The Federal Reserve is expected to receive further confirmation of easing inflation trends this Wednesday when the government releases its latest report. Economists anticipate a modest 0.2% increase in consumer prices from June to July, slightly above the Fed’s 2% annual target. Year-over-year, inflation is projected to remain at 3%.
Excluding volatile food and energy costs, core prices are also anticipated to rise 0.2% from June and 3.2% from a year earlier. The gradual cooling of inflation in recent months has provided relief to consumers after the price spikes experienced over the past three years, notably in food, gas, and rent. Inflation had spiked to 9.1% two years ago, the highest level in four decades.
Inflation has been a significant topic in the presidential election, with former President Donald Trump attributing price spikes to the Biden administration’s energy policies. Vice President Kamala Harris has hinted at unveiling new strategies to reduce costs and strengthen the economy. Despite grocery prices remaining stable from June to July, food costs have increased by approximately 21% over the past three years.
Fed Chair Jerome Powell is waiting for further evidence of slowing inflation before considering a key interest rate cut, expected to occur in mid-September. The decrease in the benchmark rate tends to lower borrowing costs for consumers and businesses, with mortgage rates already declining in anticipation. Raphael Bostic of the Fed’s Atlanta branch has indicated that a rate cut is forthcoming, pending more data confirmation.
In the past two years, inflation has eased due to repaired global supply chains, cooling rental costs, and slowed auto sales attributed to higher interest rates. Consumers, especially lower-income individuals, are increasingly price-sensitive, leading companies to restrain price hikes or offer lower prices. Despite some service costs rising sharply, such as auto insurance and health care, economists foresee these costs growing more slowly over time.
The Fed is closely monitoring the job market as inflation declines, aiming to maintain price stability and maximum employment, as mandated by Congress. Recent reports showed a slower hiring rate in July, causing the unemployment rate to rise for the fourth consecutive month to 4.3%. Analysts now anticipate three quarter-point rate cuts at the Fed’s upcoming meetings to address the 23-year high benchmark rate of 5.3%.
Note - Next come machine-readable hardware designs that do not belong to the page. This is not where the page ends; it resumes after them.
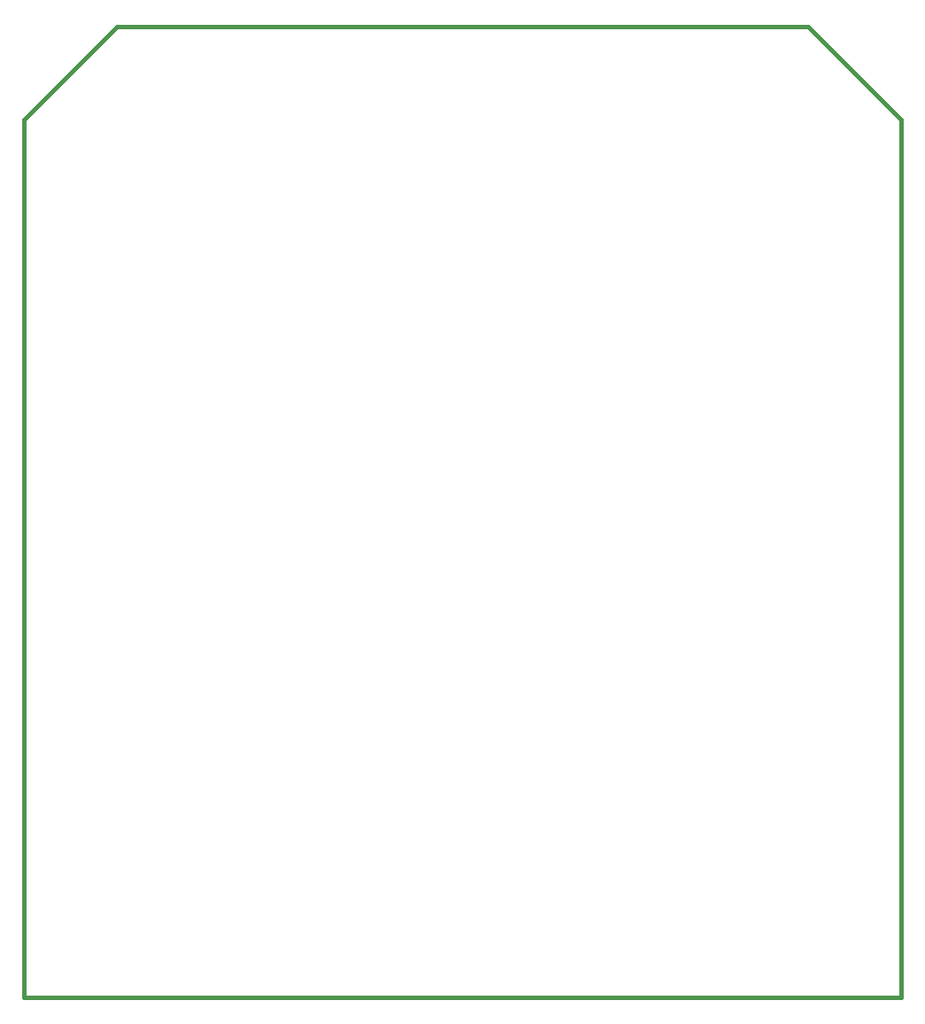
<source format=gbr>
G04 #@! TF.GenerationSoftware,KiCad,Pcbnew,5.1.6-c6e7f7d~87~ubuntu19.10.1*
G04 #@! TF.CreationDate,2021-07-29T05:59:27+06:00*
G04 #@! TF.ProjectId,little_angel_chorus_r1a,6c697474-6c65-45f6-916e-67656c5f6368,1A*
G04 #@! TF.SameCoordinates,Original*
G04 #@! TF.FileFunction,Profile,NP*
%FSLAX46Y46*%
G04 Gerber Fmt 4.6, Leading zero omitted, Abs format (unit mm)*
G04 Created by KiCad (PCBNEW 5.1.6-c6e7f7d~87~ubuntu19.10.1) date 2021-07-29 05:59:27*
%MOMM*%
%LPD*%
G01*
G04 APERTURE LIST*
G04 #@! TA.AperFunction,Profile*
%ADD10C,0.400000*%
G04 #@! TD*
G04 APERTURE END LIST*
D10*
X138430000Y-92710000D02*
X147320000Y-101600000D01*
X63500000Y-101600000D02*
X72390000Y-92710000D01*
X147320000Y-101600000D02*
X147320000Y-185420000D01*
X63500000Y-101600000D02*
X63500000Y-185420000D01*
X63500000Y-185420000D02*
X147320000Y-185420000D01*
X72390000Y-92710000D02*
X138430000Y-92710000D01*
M02*

</source>
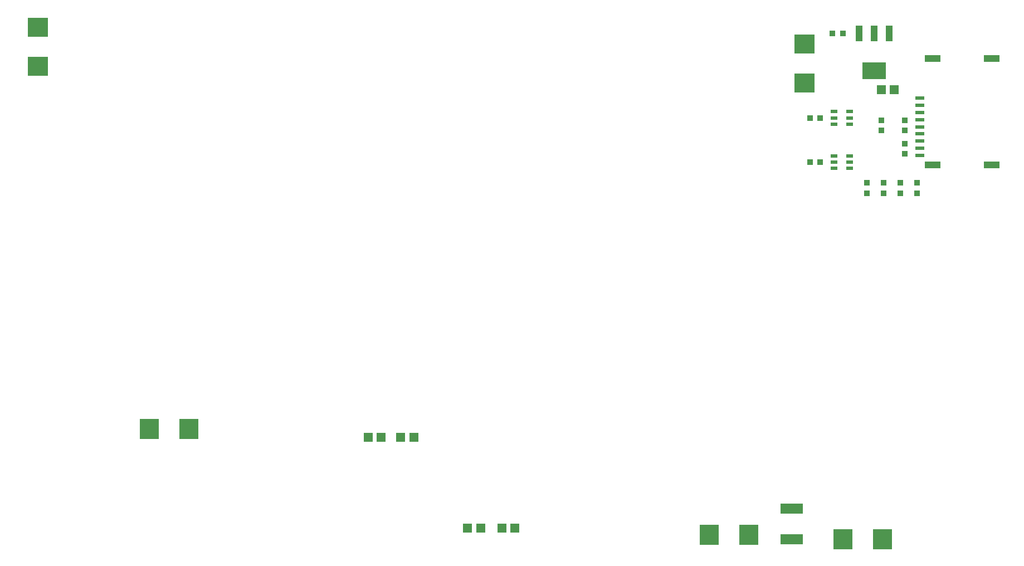
<source format=gtp>
G04 Layer: TopPasteMaskLayer*
G04 EasyEDA v6.5.39, 2024-02-04 17:57:03*
G04 f6d63844dc264826aa4dc6ae726a4a04,5509f98a9368439c9cde498926e245b9,10*
G04 Gerber Generator version 0.2*
G04 Scale: 100 percent, Rotated: No, Reflected: No *
G04 Dimensions in inches *
G04 leading zeros omitted , absolute positions ,3 integer and 6 decimal *
%FSLAX36Y36*%
%MOIN*%

%AMMACRO1*21,1,$1,$2,0,0,$3*%
%ADD10R,0.0394X0.0236*%
%ADD11MACRO1,0.0532X0.0555X90.0000*%
%ADD12MACRO1,0.0532X0.0555X-90.0000*%
%ADD13R,0.0360X0.0380*%
%ADD14R,0.0380X0.0360*%
%ADD15R,0.0386X0.0972*%
%ADD16MACRO1,0.1417X0.0972X0.0000*%
%ADD17R,0.1339X0.0591*%
%ADD18MACRO1,0.1102X0.1185X0.0000*%
%ADD19R,0.0945X0.0433*%
%ADD20R,0.0551X0.0244*%
%ADD21MACRO1,0.1102X0.1185X90.0000*%

%LPD*%
D10*
G01*
X6447240Y2867600D03*
G01*
X6447240Y2905000D03*
G01*
X6447240Y2942399D03*
G01*
X6352759Y2942399D03*
G01*
X6352759Y2905000D03*
G01*
X6352759Y2867600D03*
G01*
X6447240Y3132600D03*
G01*
X6447240Y3170000D03*
G01*
X6447240Y3207399D03*
G01*
X6352759Y3207399D03*
G01*
X6352759Y3170000D03*
G01*
X6352759Y3132600D03*
D11*
G01*
X3839375Y1259995D03*
G01*
X3760630Y1259995D03*
D12*
G01*
X4160630Y714995D03*
G01*
X4239375Y714995D03*
G01*
X3644375Y1259995D03*
G01*
X3565630Y1259995D03*
D11*
G01*
X4365630Y714995D03*
G01*
X4444375Y714995D03*
D12*
G01*
X6635630Y3339995D03*
G01*
X6714375Y3339995D03*
D13*
G01*
X6208509Y2905000D03*
G01*
X6271509Y2905000D03*
D14*
G01*
X6550000Y2781500D03*
G01*
X6550000Y2718499D03*
D15*
G01*
X6684600Y3676379D03*
G01*
X6594049Y3676379D03*
G01*
X6503490Y3676379D03*
D16*
G01*
X6594045Y3453150D03*
D17*
G01*
X6100000Y649259D03*
G01*
X6100000Y830749D03*
D18*
G01*
X5843110Y675000D03*
G01*
X5606889Y675000D03*
D19*
G01*
X6942489Y3525030D03*
G01*
X7296819Y3525030D03*
G01*
X7296819Y2889200D03*
G01*
X6942489Y2889200D03*
D20*
G01*
X6865050Y2943530D03*
G01*
X6865050Y2986840D03*
G01*
X6865050Y3030149D03*
G01*
X6865050Y3073460D03*
G01*
X6865050Y3116759D03*
G01*
X6865050Y3160070D03*
G01*
X6865050Y3203380D03*
G01*
X6865050Y3246680D03*
G01*
X6865050Y3289989D03*
D14*
G01*
X6635000Y3156500D03*
G01*
X6635000Y3093499D03*
G01*
X6775000Y3093510D03*
G01*
X6775000Y3156509D03*
D13*
G01*
X6343509Y3675000D03*
G01*
X6406509Y3675000D03*
G01*
X6208509Y3170000D03*
G01*
X6271509Y3170000D03*
D14*
G01*
X6775000Y3016500D03*
G01*
X6775000Y2953499D03*
G01*
X6850000Y2718499D03*
G01*
X6850000Y2781500D03*
G01*
X6750000Y2718499D03*
G01*
X6750000Y2781500D03*
G01*
X6650000Y2718499D03*
G01*
X6650000Y2781500D03*
D18*
G01*
X2256889Y1310000D03*
G01*
X2493110Y1310000D03*
G01*
X6406889Y650000D03*
G01*
X6643110Y650000D03*
D21*
G01*
X6175000Y3376890D03*
G01*
X6175000Y3613109D03*
G01*
X1590000Y3476890D03*
G01*
X1590000Y3713109D03*
M02*

</source>
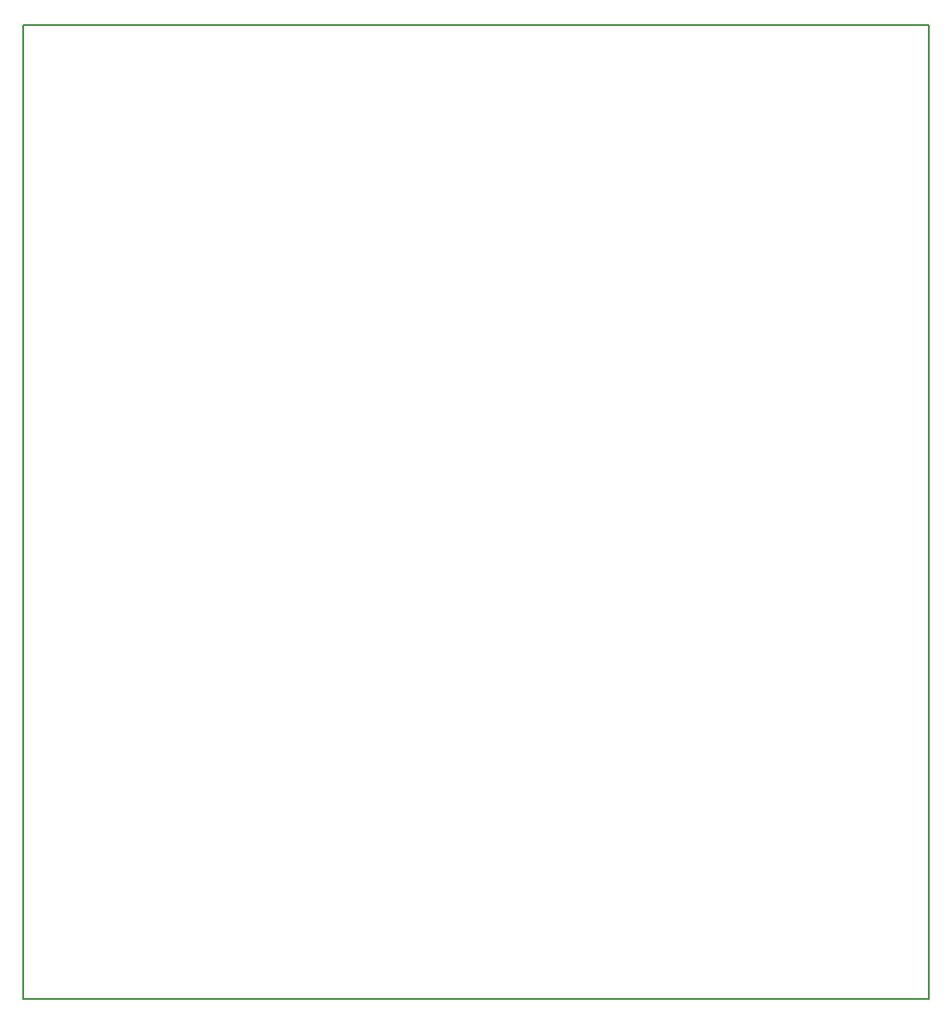
<source format=gm1>
G04 #@! TF.GenerationSoftware,KiCad,Pcbnew,(5.0.0)*
G04 #@! TF.CreationDate,2018-12-05T00:13:52-06:00*
G04 #@! TF.ProjectId,0002-ATX,303030322D4154582E6B696361645F70,0000*
G04 #@! TF.SameCoordinates,Original*
G04 #@! TF.FileFunction,Profile,NP*
%FSLAX46Y46*%
G04 Gerber Fmt 4.6, Leading zero omitted, Abs format (unit mm)*
G04 Created by KiCad (PCBNEW (5.0.0)) date 12/05/18 00:13:52*
%MOMM*%
%LPD*%
G01*
G04 APERTURE LIST*
%ADD10C,0.150000*%
G04 APERTURE END LIST*
D10*
X193802000Y-58420000D02*
X193802000Y-147320000D01*
X193802000Y-58420000D02*
X111125000Y-58420000D01*
X193802000Y-147320000D02*
X111125000Y-147320000D01*
X111125000Y-147320000D02*
X111125000Y-58420000D01*
M02*

</source>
However, the rise in the unemployment rate is primarily due to an influx of job-seekers, including new immigrants, who are still looking for work and classified as unemployed. This influx is viewed more positively than if it resulted from increased layoffs. Despite this, measures of job cuts remain low. Retail sales data expected to be released on Thursday will provide insights into consumer spending trends, which could impact businesses’ hiring decisions.